■ **DATA PROVIDED**:
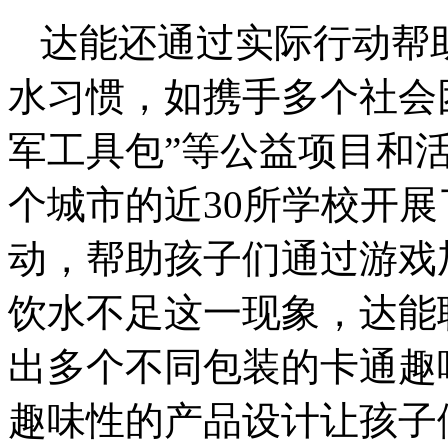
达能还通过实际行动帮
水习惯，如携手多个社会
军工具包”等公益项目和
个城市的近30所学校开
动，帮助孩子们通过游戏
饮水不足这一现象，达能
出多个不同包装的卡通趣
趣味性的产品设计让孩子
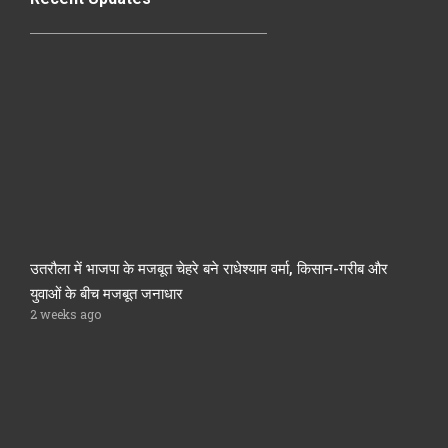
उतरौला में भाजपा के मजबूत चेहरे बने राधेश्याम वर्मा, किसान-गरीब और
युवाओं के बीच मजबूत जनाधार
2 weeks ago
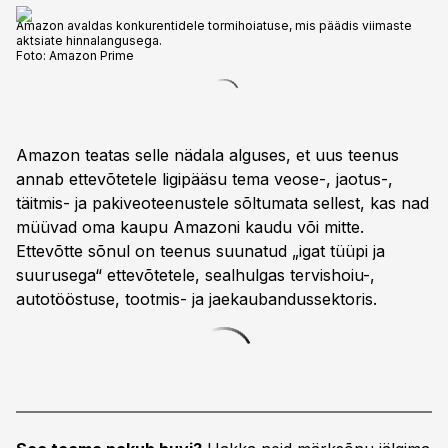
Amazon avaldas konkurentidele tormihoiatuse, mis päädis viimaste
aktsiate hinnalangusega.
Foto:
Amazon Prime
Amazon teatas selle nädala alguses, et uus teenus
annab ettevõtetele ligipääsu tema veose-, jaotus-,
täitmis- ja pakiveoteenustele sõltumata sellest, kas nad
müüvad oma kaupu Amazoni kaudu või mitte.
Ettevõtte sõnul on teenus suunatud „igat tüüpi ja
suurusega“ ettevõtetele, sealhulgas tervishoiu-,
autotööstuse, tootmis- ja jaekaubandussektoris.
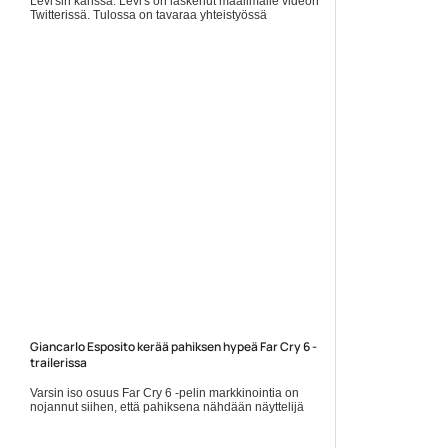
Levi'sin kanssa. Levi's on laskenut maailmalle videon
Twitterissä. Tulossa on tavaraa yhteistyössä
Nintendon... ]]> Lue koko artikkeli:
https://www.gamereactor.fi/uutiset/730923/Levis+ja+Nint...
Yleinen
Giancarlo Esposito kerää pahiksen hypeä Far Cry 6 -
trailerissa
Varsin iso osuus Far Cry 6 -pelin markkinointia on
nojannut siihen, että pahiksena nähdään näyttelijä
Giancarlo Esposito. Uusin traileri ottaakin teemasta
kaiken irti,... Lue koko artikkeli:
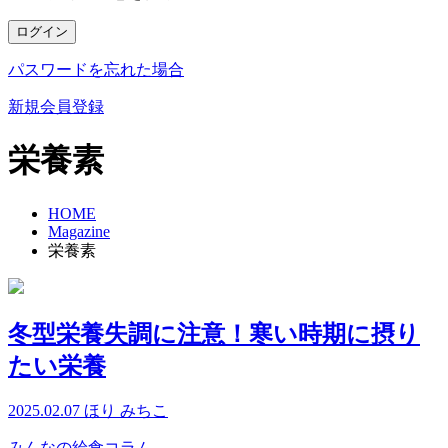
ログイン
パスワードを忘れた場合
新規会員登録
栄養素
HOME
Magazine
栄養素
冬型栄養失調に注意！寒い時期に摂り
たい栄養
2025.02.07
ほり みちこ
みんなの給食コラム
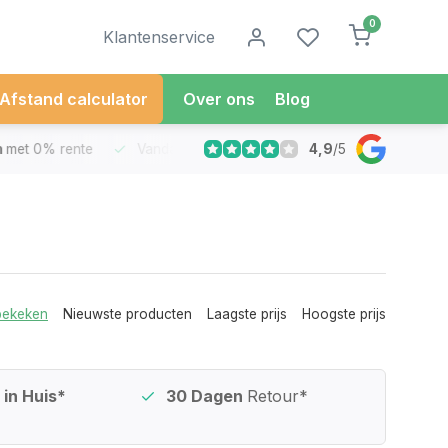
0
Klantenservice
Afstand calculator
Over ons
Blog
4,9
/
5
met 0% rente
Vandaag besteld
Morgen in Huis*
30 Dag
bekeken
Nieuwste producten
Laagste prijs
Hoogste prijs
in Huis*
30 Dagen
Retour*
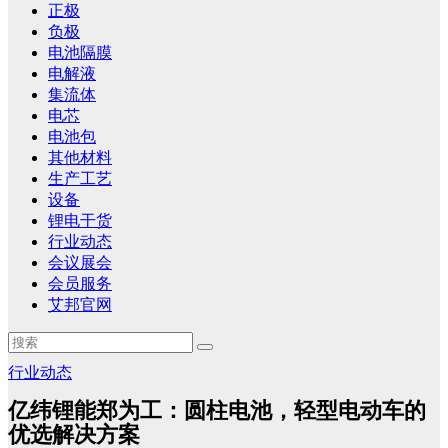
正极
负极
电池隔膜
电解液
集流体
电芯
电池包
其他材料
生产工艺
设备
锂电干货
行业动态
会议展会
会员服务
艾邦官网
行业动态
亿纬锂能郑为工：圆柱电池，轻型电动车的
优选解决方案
---
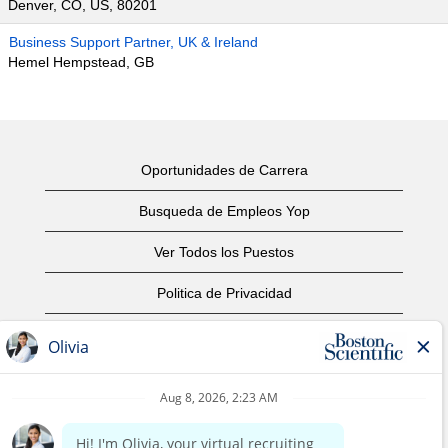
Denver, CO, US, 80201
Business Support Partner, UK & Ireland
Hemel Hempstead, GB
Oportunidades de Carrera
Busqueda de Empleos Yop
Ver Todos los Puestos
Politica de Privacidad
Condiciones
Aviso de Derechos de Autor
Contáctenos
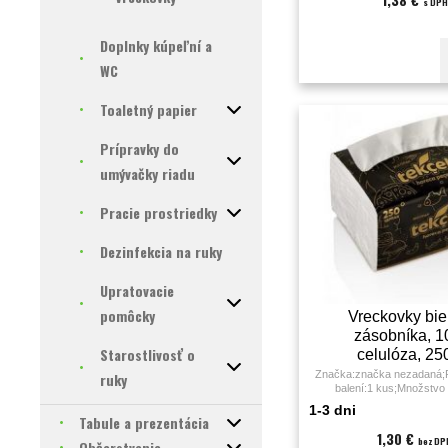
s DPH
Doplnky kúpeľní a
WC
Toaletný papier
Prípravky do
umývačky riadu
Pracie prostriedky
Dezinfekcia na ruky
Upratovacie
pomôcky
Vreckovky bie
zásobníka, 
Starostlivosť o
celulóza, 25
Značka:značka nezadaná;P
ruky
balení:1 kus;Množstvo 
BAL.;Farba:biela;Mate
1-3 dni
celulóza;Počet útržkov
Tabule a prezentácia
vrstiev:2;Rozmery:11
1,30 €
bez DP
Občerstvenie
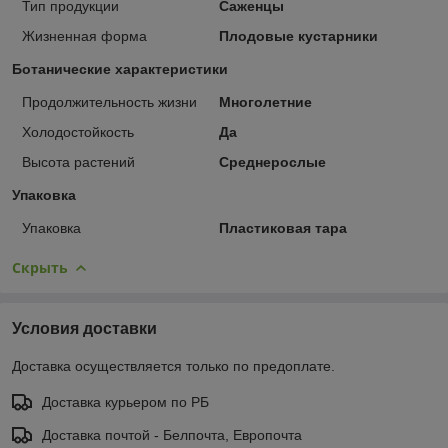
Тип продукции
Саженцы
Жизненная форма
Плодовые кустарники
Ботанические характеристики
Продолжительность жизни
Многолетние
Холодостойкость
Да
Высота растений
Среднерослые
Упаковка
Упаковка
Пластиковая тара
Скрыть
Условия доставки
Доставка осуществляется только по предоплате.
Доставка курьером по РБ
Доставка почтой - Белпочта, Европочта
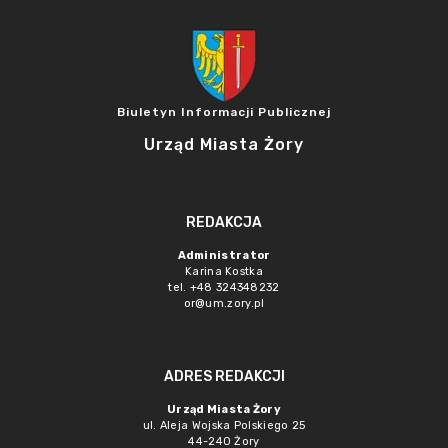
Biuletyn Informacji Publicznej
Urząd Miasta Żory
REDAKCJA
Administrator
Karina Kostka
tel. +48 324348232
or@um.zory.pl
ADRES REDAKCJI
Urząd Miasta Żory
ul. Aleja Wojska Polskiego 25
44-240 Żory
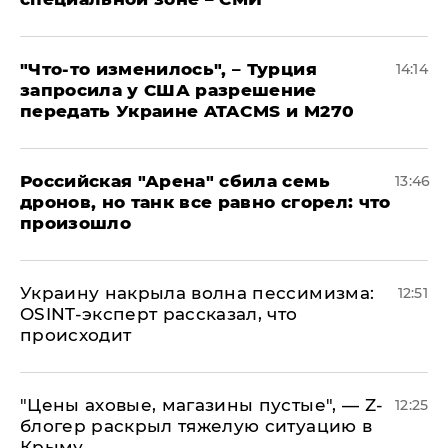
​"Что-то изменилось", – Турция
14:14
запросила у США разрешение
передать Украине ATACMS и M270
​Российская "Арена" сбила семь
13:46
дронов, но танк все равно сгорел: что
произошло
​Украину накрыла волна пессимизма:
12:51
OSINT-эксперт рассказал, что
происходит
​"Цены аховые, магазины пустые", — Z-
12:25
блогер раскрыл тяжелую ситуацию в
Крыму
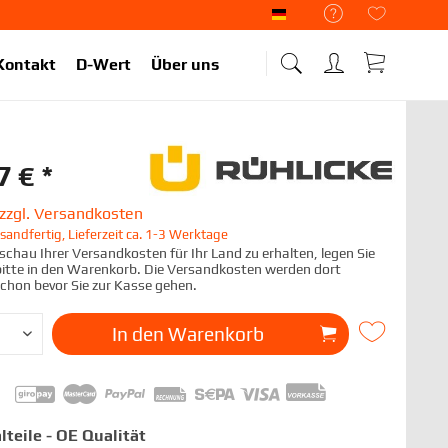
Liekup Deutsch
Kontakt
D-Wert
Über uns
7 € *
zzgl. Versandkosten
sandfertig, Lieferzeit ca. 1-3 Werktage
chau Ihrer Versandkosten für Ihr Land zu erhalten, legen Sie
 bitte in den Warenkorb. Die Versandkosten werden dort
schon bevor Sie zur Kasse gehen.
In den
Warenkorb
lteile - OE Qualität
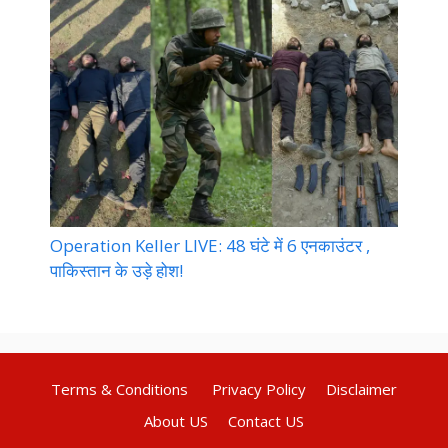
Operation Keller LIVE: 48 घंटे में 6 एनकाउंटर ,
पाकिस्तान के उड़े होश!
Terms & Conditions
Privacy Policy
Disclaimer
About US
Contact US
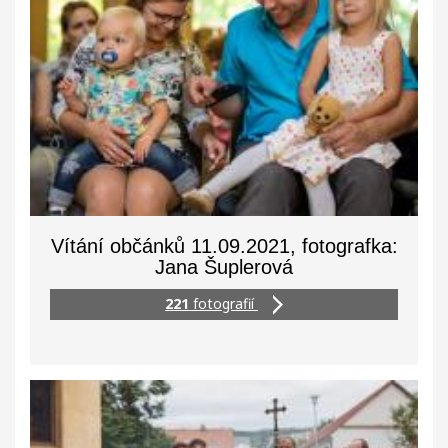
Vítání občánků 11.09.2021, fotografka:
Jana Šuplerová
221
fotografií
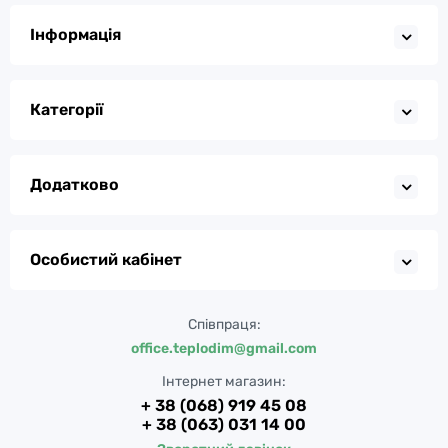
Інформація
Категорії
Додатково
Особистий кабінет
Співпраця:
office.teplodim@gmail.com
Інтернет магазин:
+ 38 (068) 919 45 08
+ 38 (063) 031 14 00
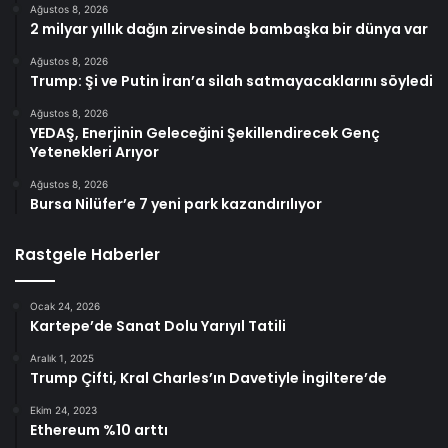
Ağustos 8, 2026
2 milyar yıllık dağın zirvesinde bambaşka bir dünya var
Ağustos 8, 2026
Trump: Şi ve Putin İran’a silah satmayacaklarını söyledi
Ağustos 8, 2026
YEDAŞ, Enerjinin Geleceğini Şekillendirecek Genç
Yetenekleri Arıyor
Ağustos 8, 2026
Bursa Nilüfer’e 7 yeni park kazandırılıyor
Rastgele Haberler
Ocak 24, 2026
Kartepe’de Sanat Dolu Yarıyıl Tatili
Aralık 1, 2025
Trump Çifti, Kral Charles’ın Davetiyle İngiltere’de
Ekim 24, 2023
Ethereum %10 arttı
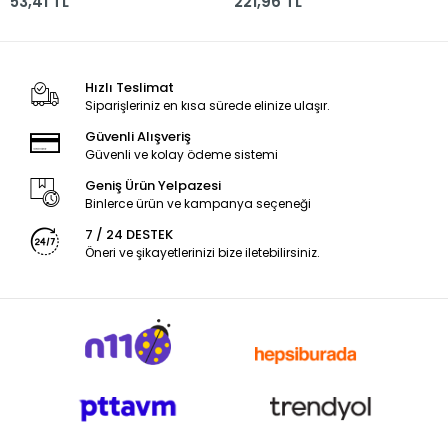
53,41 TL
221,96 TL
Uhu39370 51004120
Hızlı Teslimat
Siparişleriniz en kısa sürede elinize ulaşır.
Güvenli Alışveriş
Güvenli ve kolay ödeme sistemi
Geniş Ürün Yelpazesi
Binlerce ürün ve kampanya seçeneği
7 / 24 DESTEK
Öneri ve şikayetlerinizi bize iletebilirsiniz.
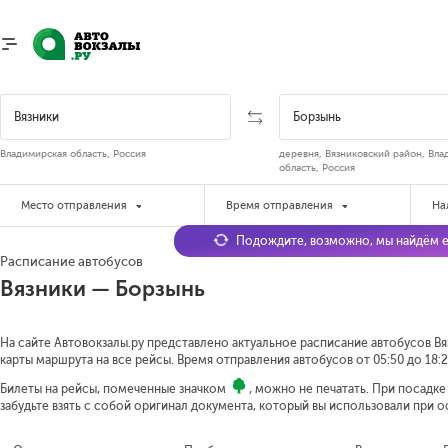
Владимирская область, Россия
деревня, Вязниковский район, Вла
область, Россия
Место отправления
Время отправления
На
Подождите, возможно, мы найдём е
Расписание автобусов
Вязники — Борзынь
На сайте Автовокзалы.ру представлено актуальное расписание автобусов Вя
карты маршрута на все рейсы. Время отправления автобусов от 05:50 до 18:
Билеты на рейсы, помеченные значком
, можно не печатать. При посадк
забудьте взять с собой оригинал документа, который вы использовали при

■ **REQUEST**:
Please rewrite only the stretch of material starting with the line that contains "Liekup Deutsch" and going on through the line that contains "Öneri ve şikayetlerinizi", both included, as a numbered list. Skip blank lines and leave the pictures out.

■ **SOLUTION FOR THIS TASK**:
1. Liekup Deutsch
2. Kontakt
3. D-Wert
4. Über uns
5. 7 € *
6. zzgl. Versandkosten
7. sandfertig, Lieferzeit ca. 1-3 Werktage
8. chau Ihrer Versandkosten für Ihr Land zu erhalten, legen Sie
9.  bitte in den Warenkorb. Die Versandkosten werden dort
10. schon bevor Sie zur Kasse gehen.
11. In den
12. Warenkorb
13. lteile - OE Qualität
14. Operation Keller LIVE: 48 घंटे में 6 एनकाउंटर ,
15. पाकिस्तान के उड़े होश!
16. Terms & Conditions
17. Privacy Policy
18. Disclaimer
19. About US
20. Contact US
21. Vítání občánků 11.09.2021, fotografka:
22. Jana Šuplerová
23. 221
24. fotografií
25. Інформація
26. Категорії
27. Додатково
28. Особистий кабінет
29. Співпраця:
30. office.teplodim@gmail.com
31. Інтернет магазин:
32. + 38 (068) 919 45 08
33. + 38 (063) 031 14 00
34. Ağustos 8, 2026
35. 2 milyar yıllık dağın zirvesinde bambaşka bir dünya var
36. Ağustos 8, 2026
37. Trump: Şi ve Putin İran’a silah satmayacaklarını söyledi
38. Ağustos 8, 2026
39. YEDAŞ, Enerjinin Geleceğini Şekillendirecek Genç
40. Yetenekleri Arıyor
41. Ağustos 8, 2026
42. Bursa Nilüfer’e 7 yeni park kazandırılıyor
43. Rastgele Haberler
44. Ocak 24, 2026
45. Kartepe’de Sanat Dolu Yarıyıl Tatili
46. Aralık 1, 2025
47. Trump Çifti, Kral Charles’ın Davetiyle İngiltere’de
48. Ekim 24, 2023
49. Ethereum %10 arttı
50. 53,41 TL
51. 221,96 TL
52. Uhu39370 51004120
53. Hızlı Teslimat
54. Siparişleriniz en kısa sürede elinize ulaşır.
55. Güvenli Alışveriş
56. Güvenli ve kolay ödeme sistemi
57. Geniş Ürün Yelpazesi
58. Binlerce ürün ve kampanya seçeneği
59. 7 / 24 DESTEK
60. Öneri ve şikayetlerinizi bize iletebilirsiniz.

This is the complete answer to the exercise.